Aşıp aşıp giden gençler bizimdir
Halk ozanı Dadaloğlu; 200 yıl öncesi Türkmen obasından adeta bugüne sesleniyor; “Kalktı göç eyledi Avşar elleri / Ağır ağır giden eller bizimdir.”
Bundan 60 yıl önce iş-aş bulamadığımızı davul zurnayla 'Alamanya’ya gönderiyorduk.

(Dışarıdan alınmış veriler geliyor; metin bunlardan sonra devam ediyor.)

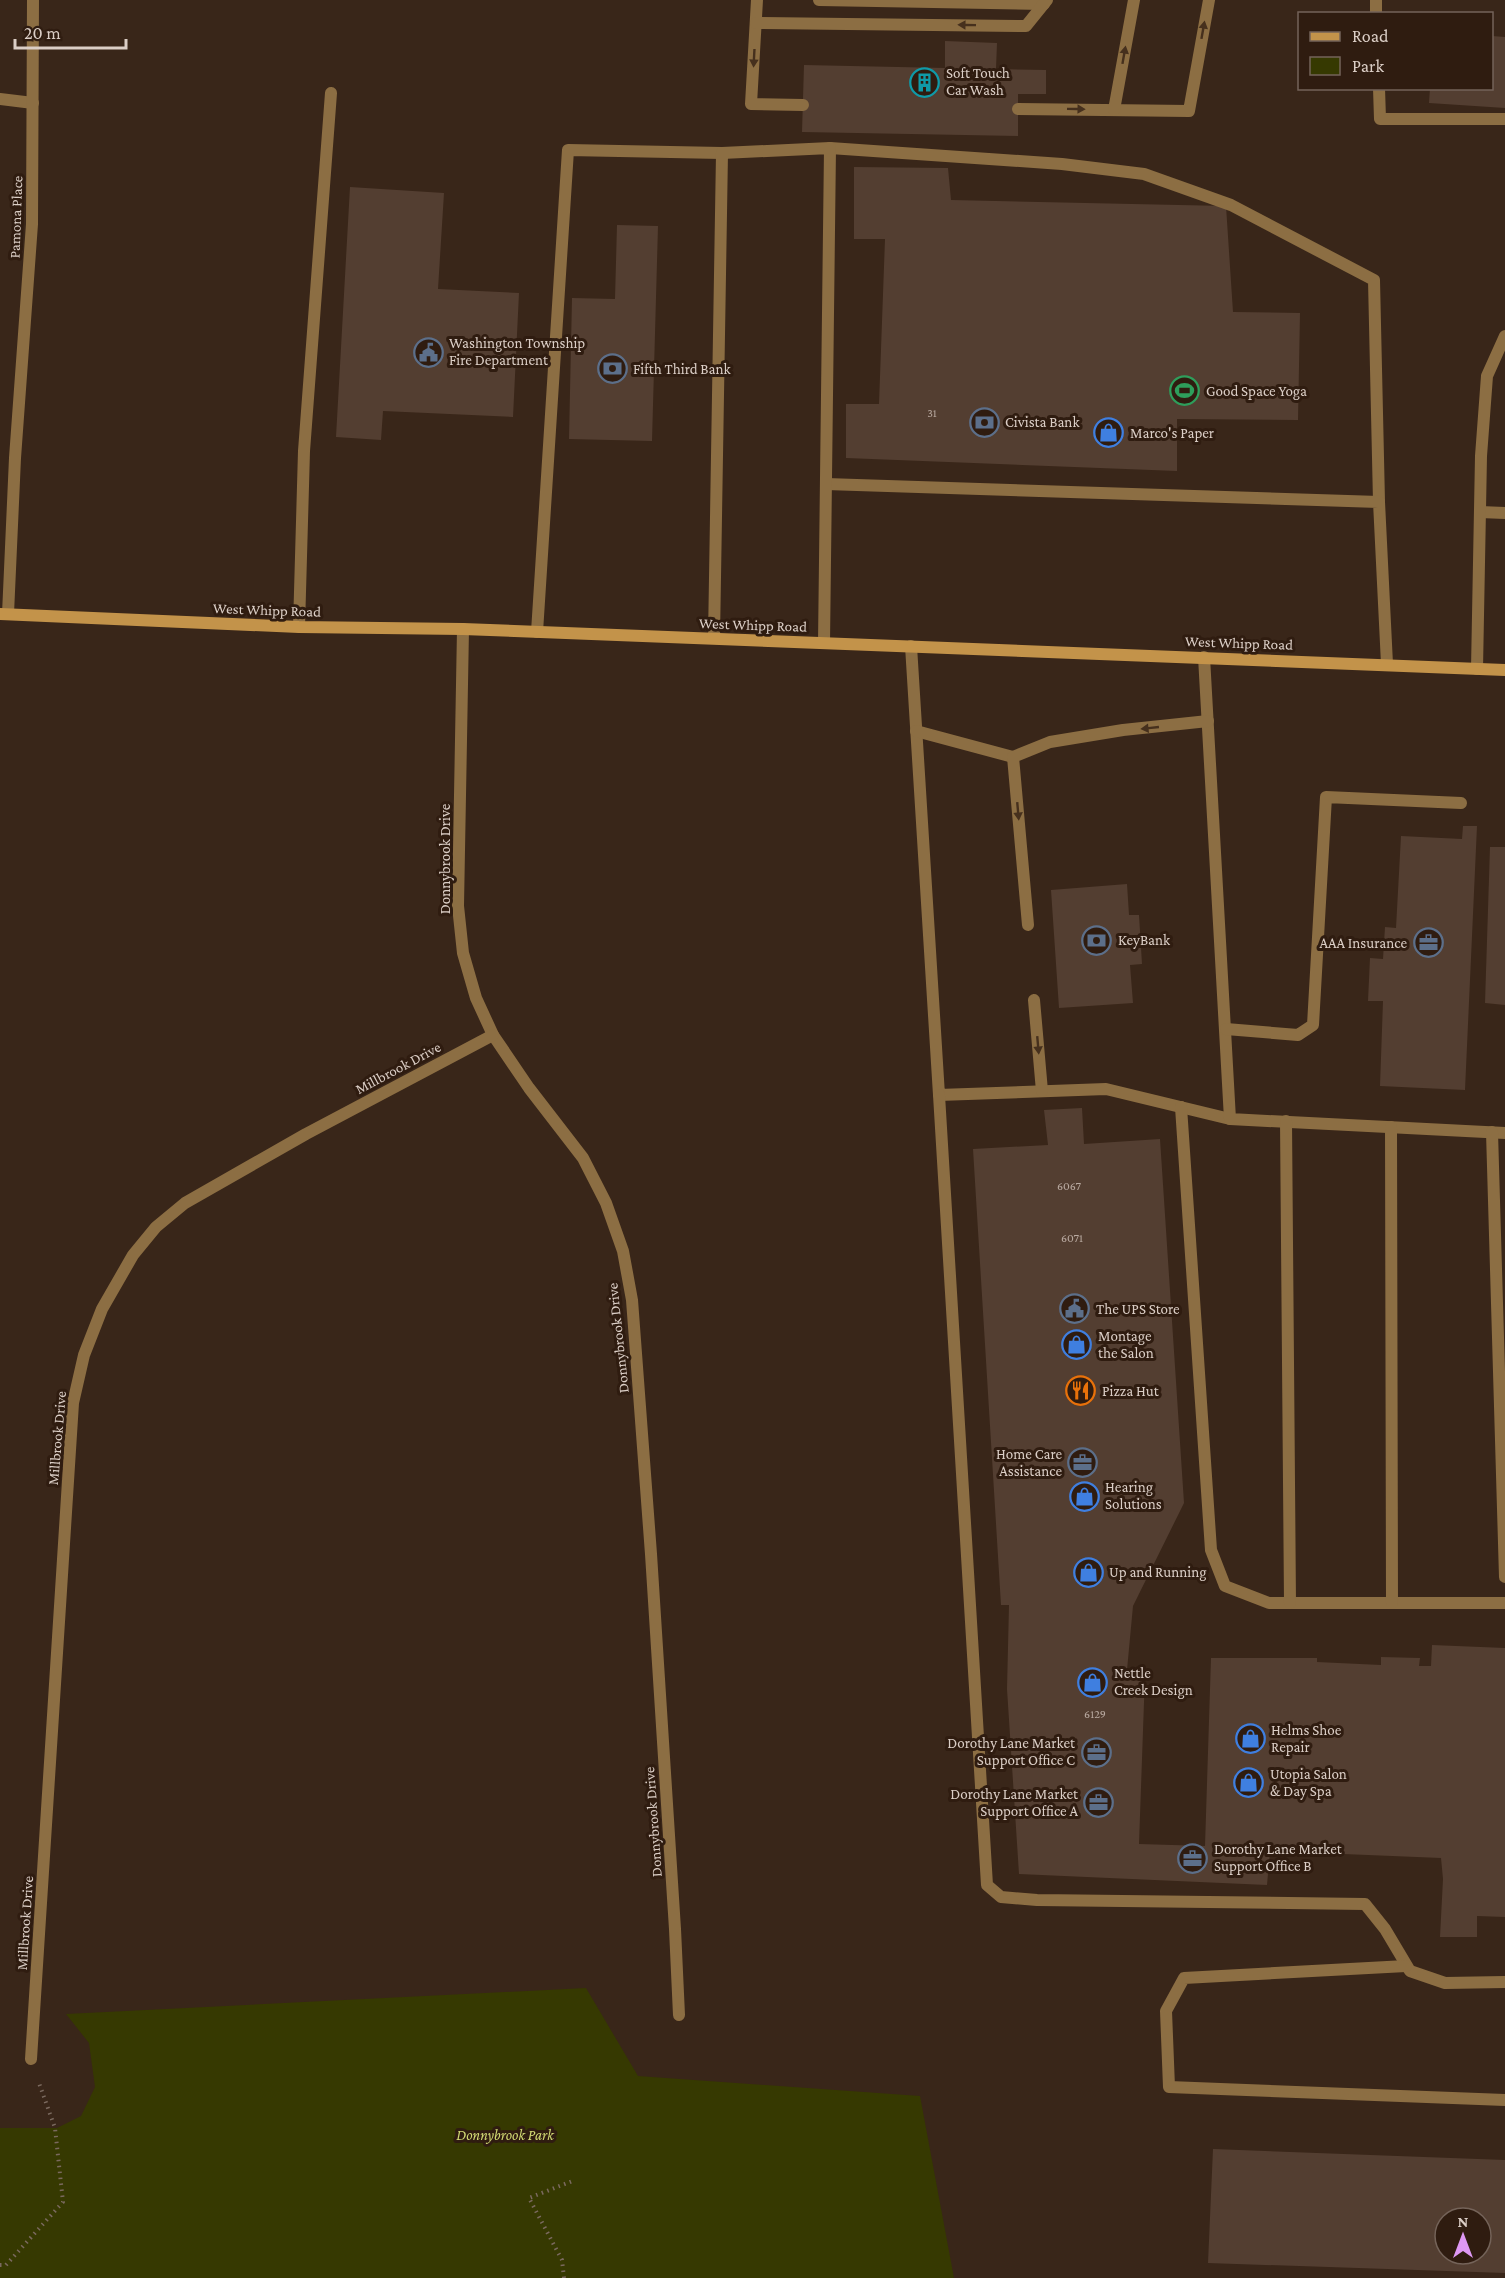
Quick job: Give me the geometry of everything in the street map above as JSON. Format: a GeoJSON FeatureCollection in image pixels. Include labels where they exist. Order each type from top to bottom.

Bugün geldiğimiz nokta, pazularımız yerine beyinlerimizi göndermek… Çünkü o beyinlerimize iş ve aş bulamıyoruz.
Genç beyinlerimiz gittikleri kentlerde örgütlenecek, dernekleşecek kadar çok sayıya ulaştı. Üniversitelerimizde yetiştirdiğimiz beyinlerimiz, başka coğrafyalara hizmet eder oldular.

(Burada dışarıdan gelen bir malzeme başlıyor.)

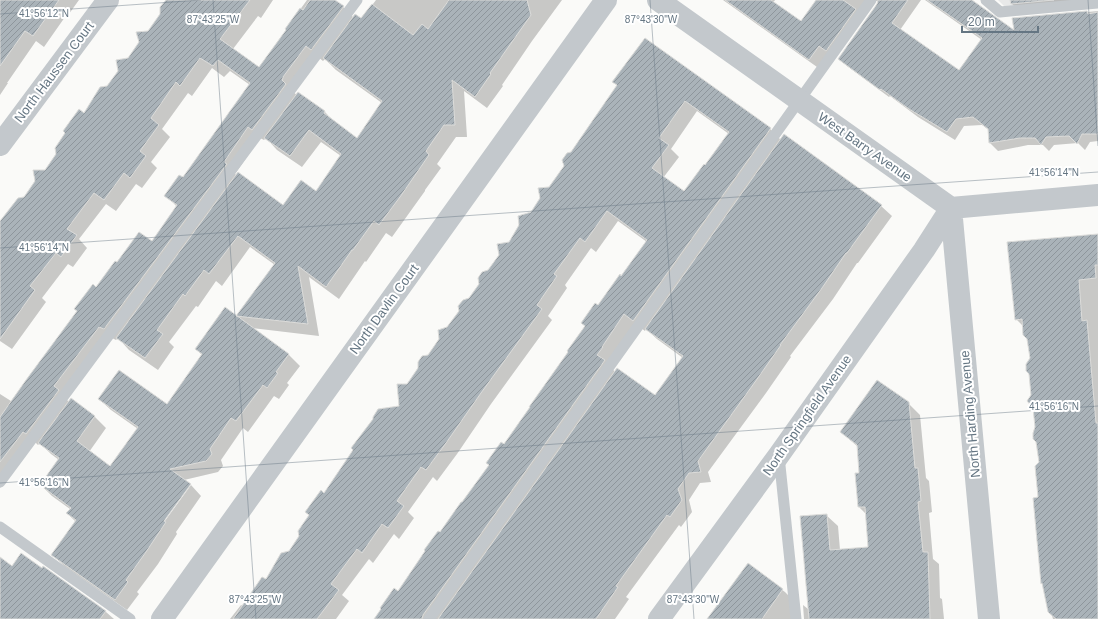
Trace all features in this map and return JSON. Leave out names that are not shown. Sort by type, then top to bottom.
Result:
[{"type":"street","name":"North Haussen Court","points":[[0,145],[108,0]]},
{"type":"street","name":"North Davlin Court","points":[[162,619],[606,0]]},
{"type":"street","name":"West Barry Avenue","points":[[658,0],[952,208]]},
{"type":"street","points":[[952,208],[1098,195]]},
{"type":"street","name":"North Springfield Avenue","points":[[659,619],[779,456],[952,208]]},
{"type":"street","name":"North Harding Avenue","points":[[952,208],[989,619]]},
{"type":"lane","points":[[0,482],[357,0]]},
{"type":"lane","points":[[429,619],[871,0]]},
{"type":"lane","points":[[986,0],[1000,12],[1098,3]]},
{"type":"lane","points":[[779,456],[796,619]]},
{"type":"lane","points":[[0,527],[130,619]]},
{"type":"shaded area","points":[[998,0],[1086,0],[1005,7]]},
{"type":"building","points":[[0,0],[59,0],[33,36],[25,31],[0,66]]},
{"type":"building","points":[[166,0],[250,0],[220,39],[259,67],[300,8],[303,10],[310,0],[335,0],[344,6],[311,50],[306,46],[283,77],[282,80],[286,84],[252,130],[248,127],[224,162],[227,164],[104,329],[99,327],[54,386],[59,390],[26,434],[23,432],[0,462],[0,417],[77,311],[74,309],[93,284],[96,287],[139,232],[152,241],[177,205],[164,196],[179,175],[183,177],[250,83],[218,60],[213,66],[200,58],[180,86],[176,82],[151,118],[159,125],[140,151],[146,156],[130,178],[124,173],[104,200],[94,193],[67,229],[77,235],[61,257],[56,253],[30,286],[35,290],[0,339],[0,221],[18,198],[24,197],[35,181],[33,170],[45,170],[56,154],[55,148],[65,133],[63,131],[79,109],[84,113],[100,87],[107,86],[118,71],[116,60],[128,58],[139,42],[136,32],[148,31],[160,14],[160,7]]},
{"type":"building","points":[[449,0],[527,0],[531,15],[475,97],[452,80],[455,125],[444,125],[426,151],[429,155],[400,197],[379,225],[374,221],[326,287],[298,266],[308,324],[236,316],[275,263],[238,236],[209,274],[204,270],[185,296],[183,294],[157,330],[163,334],[145,358],[116,338],[238,172],[283,205],[301,180],[316,191],[341,154],[309,130],[290,156],[264,138],[298,92],[325,111],[324,113],[357,138],[382,101],[323,58],[355,14],[361,18],[372,4],[413,35],[422,24],[428,29]]},
{"type":"building","points":[[725,0],[771,0],[801,21],[816,0],[843,0],[856,9],[826,51],[819,46],[809,60]]},
{"type":"building","points":[[878,0],[908,0],[892,23],[959,70],[982,38],[927,0],[972,0],[1014,30],[1012,18],[1087,11],[1088,14],[1098,12],[1098,134],[1082,134],[1077,144],[1069,136],[1046,137],[1041,145],[1035,138],[1020,138],[989,143],[988,129],[973,117],[956,119],[947,132],[909,109],[838,59],[877,4]]},
{"type":"building","points":[[1010,0],[1054,0],[1011,4]]},
{"type":"building","points":[[645,38],[771,128],[633,321],[624,314],[597,355],[605,360],[423,615],[422,619],[374,619],[394,588],[398,591],[425,551],[424,550],[438,531],[440,532],[489,465],[486,463],[501,442],[504,444],[530,407],[585,326],[581,323],[595,303],[598,305],[647,240],[607,211],[585,242],[580,238],[554,274],[557,276],[537,305],[542,309],[426,470],[421,467],[397,501],[404,506],[388,528],[382,524],[362,553],[357,549],[331,584],[339,590],[317,619],[233,619],[262,577],[266,579],[281,553],[289,551],[299,536],[298,531],[309,515],[305,512],[321,490],[324,493],[353,450],[351,448],[373,419],[378,409],[399,406],[397,384],[407,384],[418,368],[418,362],[422,356],[428,355],[439,339],[438,330],[447,327],[459,311],[458,306],[463,300],[469,298],[479,284],[478,278],[482,272],[488,270],[499,255],[497,244],[509,242],[519,225],[518,216],[531,212],[540,198],[538,188],[549,187],[564,166],[562,160],[567,153],[571,152],[617,85],[612,82]],"holes":[[[685,101],[729,132],[684,191],[652,168],[669,145],[659,138]]]},
{"type":"building","points":[[784,134],[882,205],[846,253],[698,461],[701,472],[689,473],[678,489],[682,500],[670,517],[667,515],[616,586],[618,587],[596,619],[438,619],[617,368],[655,395],[683,356],[645,329]]},
{"type":"building","points":[[1098,234],[1098,265],[1095,265],[1096,278],[1079,280],[1082,321],[1087,320],[1096,423],[1098,423],[1098,619],[1056,619],[1048,612],[1042,583],[1041,584],[1033,498],[1038,497],[1035,466],[1039,462],[1036,442],[1033,439],[1035,427],[1033,408],[1027,401],[1031,395],[1029,374],[1026,371],[1026,364],[1030,358],[1027,339],[1023,335],[1022,319],[1015,320],[1007,242]]},
{"type":"building","points":[[225,307],[289,354],[267,388],[263,385],[236,421],[231,418],[210,449],[212,454],[206,461],[170,469],[191,484],[164,521],[166,522],[126,580],[128,582],[115,600],[51,555],[76,520],[66,513],[71,508],[40,485],[59,458],[38,443],[71,398],[95,416],[77,441],[110,466],[138,427],[98,399],[119,370],[167,404],[202,354],[195,349]]},
{"type":"building","points":[[877,380],[909,402],[915,468],[918,468],[921,501],[918,502],[923,552],[928,552],[930,619],[809,619],[800,516],[827,514],[830,550],[868,547],[865,507],[858,507],[855,473],[859,473],[857,445],[840,432]]},
{"type":"building","points":[[21,553],[42,568],[43,566],[106,611],[100,619],[0,619],[0,557],[12,566]]},
{"type":"building","points":[[748,563],[783,589],[762,619],[707,619]]}]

Gidişat öylesine vahim ki beyin göçü, lise düzeyine inmiş durumda… İstanbul Erkek Lisesi‘nin 135 yıllık tarihinde bir ilk yaşandı ve Almanya, ABD, Kanada, Fransa gibi ülkelerde yükseköğrenime gidenlerin oranı %94,7’ye çıktı. Galatasaray Lisesi’nden yurt dışına gidenlerin oranı ise %33, İstanbul Erkek’te % 52,6 düzeyinde…

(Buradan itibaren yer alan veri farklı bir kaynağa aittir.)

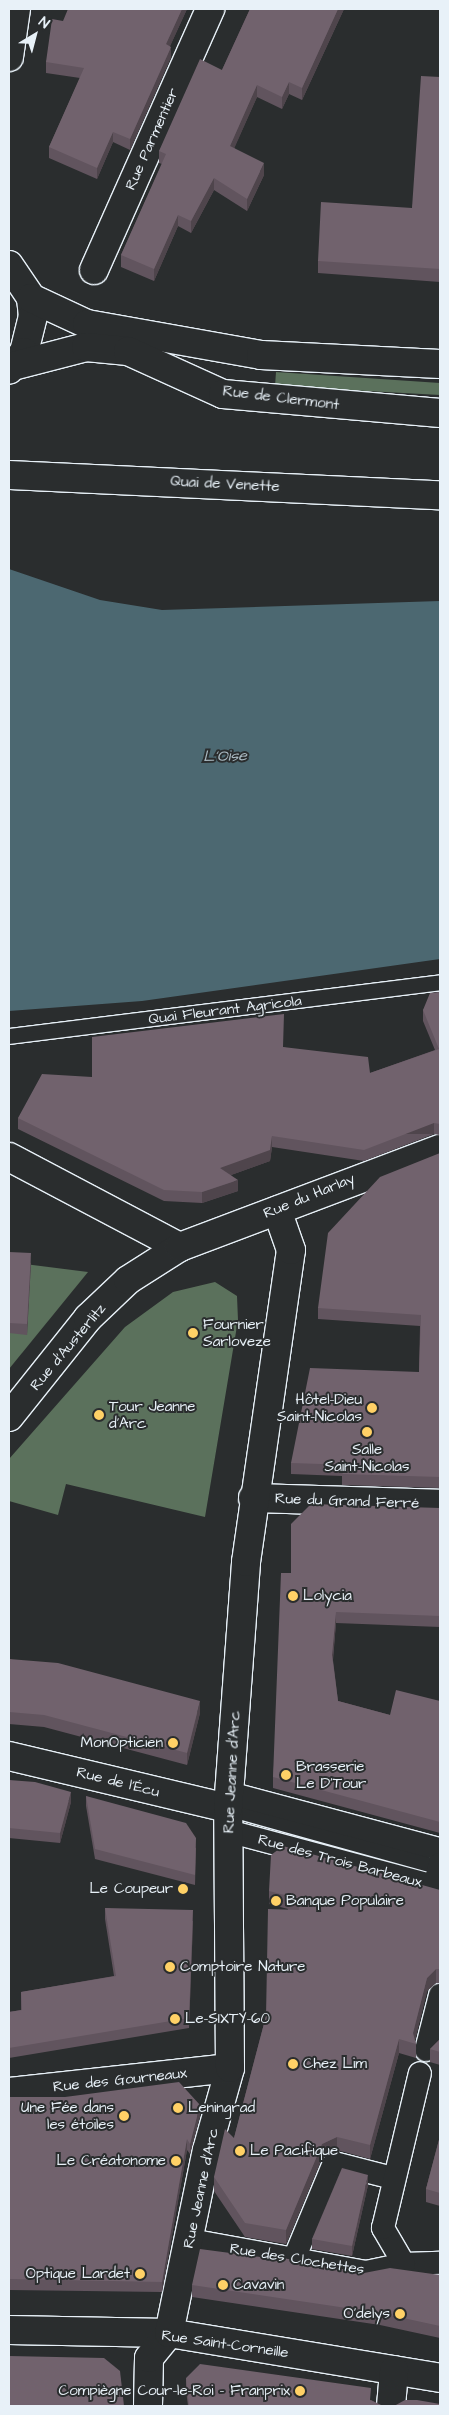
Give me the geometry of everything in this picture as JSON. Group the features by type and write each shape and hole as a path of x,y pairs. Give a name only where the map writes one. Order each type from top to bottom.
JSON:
{"street":[{"path":"9,57 16,9"},
{"name":"Rue Parmentier","path":"94,270 210,9"},
{"path":"9,264 30,298 31,334 11,368"},
{"path":"30,298 87,324 261,355 440,364"},
{"name":"Rue de Clermont","path":"11,368 86,347 128,351 223,394 440,413"},
{"name":"Quai de Venette","path":"9,475 440,495"},
{"name":"Rue du Harlay","path":"180,1247 440,1149"},
{"path":"9,1157 180,1247"},
{"name":"Rue Jeanne d'Arc","path":"169,2333 190,2240 207,2150 230,2068 228,1810 246,1562 253,1498 291,1250 277,1210"},
{"name":"Rue d'Austerlitz","path":"9,1418 88,1318 128,1280 180,1247"},
{"name":"Rue du Grand Ferré","path":"253,1498 440,1504"},
{"name":"Rue de l'Écu","path":"9,1756 228,1810"},
{"name":"Rue des Trois Barbeaux","path":"228,1810 437,1863 434,1886 228,1810"},
{"path":"426,2050 439,2002"},
{"name":"Rue des Gourneaux","path":"9,2092 230,2068"},
{"path":"404,2264 384,2228 393,2178 420,2073"},
{"path":"294,2259 334,2163 393,2178"},
{"name":"Rue des Clochettes","path":"190,2240 366,2272 404,2264 440,2263"},
{"name":"Rue Saint-Corneille","path":"9,2330 169,2333 440,2378"},
{"path":"148,2406 149,2358 169,2333"},
{"path":"390,2406 394,2370"}],"lane":[{"name":"Quai Fleurant Agricola","path":"9,1036 440,982"}],"green space":[{"path":"276,372 440,383 440,395 275,386"},
{"path":"9,1262 88,1272 9,1369"},
{"path":"215,1282 237,1296 238,1320 205,1517 66,1484 58,1515 9,1501 9,1459 125,1327 173,1292"}],"water":[{"name":"L'Oise","path":"9,569 100,600 162,610 440,601 440,959 142,1001 9,1011"}],"building":[{"path":"68,9 182,9 166,44 171,47 130,139 113,132 97,168 49,147 84,68 46,62 52,19 63,21"},
{"path":"250,9 338,9 302,88 289,82 282,97 257,85 230,146 264,163 247,199 214,178 191,221 178,215 154,269 121,255 166,154 159,151 200,59 222,70"},
{"path":"421,76 440,77 440,269 318,261 321,202 412,208"},
{"path":"440,992 440,1124 434,1123 364,1150 272,1136 270,1150 220,1168 238,1180 202,1192 164,1190 18,1118 42,1074 92,1077 92,1037 284,1014 283,1047 368,1057 370,1073 439,1049 423,1010 430,993"},
{"path":"440,1153 440,1477 342,1474 351,1465 291,1463 310,1368 419,1372 421,1315 318,1308 328,1233 380,1177"},
{"path":"9,1252 31,1253 27,1324 9,1323"},
{"path":"311,1504 440,1508 440,1616 336,1612 332,1655 338,1701 390,1715 396,1690 440,1701 440,1822 273,1777 281,1573 291,1573 291,1524"},
{"path":"9,1659 58,1663 200,1701 187,1753 44,1715 9,1712"},
{"path":"9,1780 35,1782 71,1792 60,1833 9,1828"},
{"path":"86,1796 186,1823 196,1838 195,1875 95,1849"},
{"path":"283,1846 440,1890 440,1969 436,1969 427,1978 413,2033 416,2044 399,2039 370,2145 337,2137 322,2144 286,2230 245,2223 214,2177 225,2129 234,2138 266,2016 268,1909 299,1910 300,1899 269,1891 271,1855"},
{"path":"105,1908 193,1910 189,2018 9,2048 9,2012 22,2010 21,1992 116,1976"},
{"path":"440,2034 440,2052 430,2049 439,2040"},
{"path":"179,2082 200,2105 190,2144 187,2139 162,2282 9,2279 9,2097 65,2097"},
{"path":"440,2136 440,2193 426,2189"},
{"path":"342,2168 368,2175 352,2246 312,2239"},
{"path":"200,2249 268,2258 266,2255 364,2273 390,2268 440,2275 440,2326 380,2313 192,2285"},
{"path":"9,2356 104,2358 120,2371 124,2406 9,2406"},
{"path":"200,2364 371,2388 370,2400 383,2406 189,2406 186,2378"},
{"path":"405,2400 417,2400 440,2404 440,2406 394,2406"}],"place":[{"name":"Fournier Sarloveze","path":"193,1333"},
{"name":"Hôtel-Dieu Saint-Nicolas","path":"372,1408"},
{"name":"Tour Jeanne d'Arc","path":"99,1415"},
{"name":"Salle Saint-Nicolas","path":"367,1432"},
{"name":"Lolycia","path":"293,1596"},
{"name":"MonOpticien","path":"173,1743"},
{"name":"Brasserie Le D’Tour","path":"286,1775"},
{"name":"Le Coupeur","path":"183,1889"},
{"name":"Banque Populaire","path":"276,1901"},
{"name":"Comptoire Nature","path":"170,1967"},
{"name":"Le-SIXTY-60","path":"175,2019"},
{"name":"Chez Lim","path":"293,2064"},
{"name":"Leningrad","path":"178,2108"},
{"name":"Une Fée dans les étoiles","path":"124,2116"},
{"name":"Le Pacifique","path":"240,2151"},
{"name":"Le Créatonome","path":"176,2161"},
{"name":"Optique Lardet","path":"140,2274"},
{"name":"Cavavin","path":"223,2285"},
{"name":"O'delys","path":"400,2314"},
{"name":"Compiègne Cour-le-Roi - Franprix","path":"300,2391"}]}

Liselere inen beyin göçü yüksek lisans, doktora öğrencilerinde zirve yapmış durumda. 2017’de 114 bin genç beyin dışarıya uçtu gitti. Son 3 yılda 314 bin insanımız ülkeyi terk etti.
Dadaloğlu ile başladım, onun ayağıyla bitireyim; “Nice Koçyiğitler ele verilir / Giden gider kalan sağlar bizimdir.” Sizce kalan gençler bizim mi acaba?
Bilen insan yerine bizden insan açmazında daha kaç nitelikli beyni ellere kaptıracağız? Onları “ellerin olsun diye mi sevdik” yoksa?
AKLIMI YAPMAYA VERDİM FİKRİMİ ŞAŞTIM
Dede Efendi’nin Bestenigâr şarkısındaki gibi; “Ben seni sevdim seveli kaynayıp coştum / Aklımı yağmaya verdim fikrimi şaştım."
Gençlerimizle övünmeyi hamaset makamından küresel kıvanca taşıyamadık. Liyakata “tu kaka” dedik ve onları başka ulusların beyin yağmasına terk ettik.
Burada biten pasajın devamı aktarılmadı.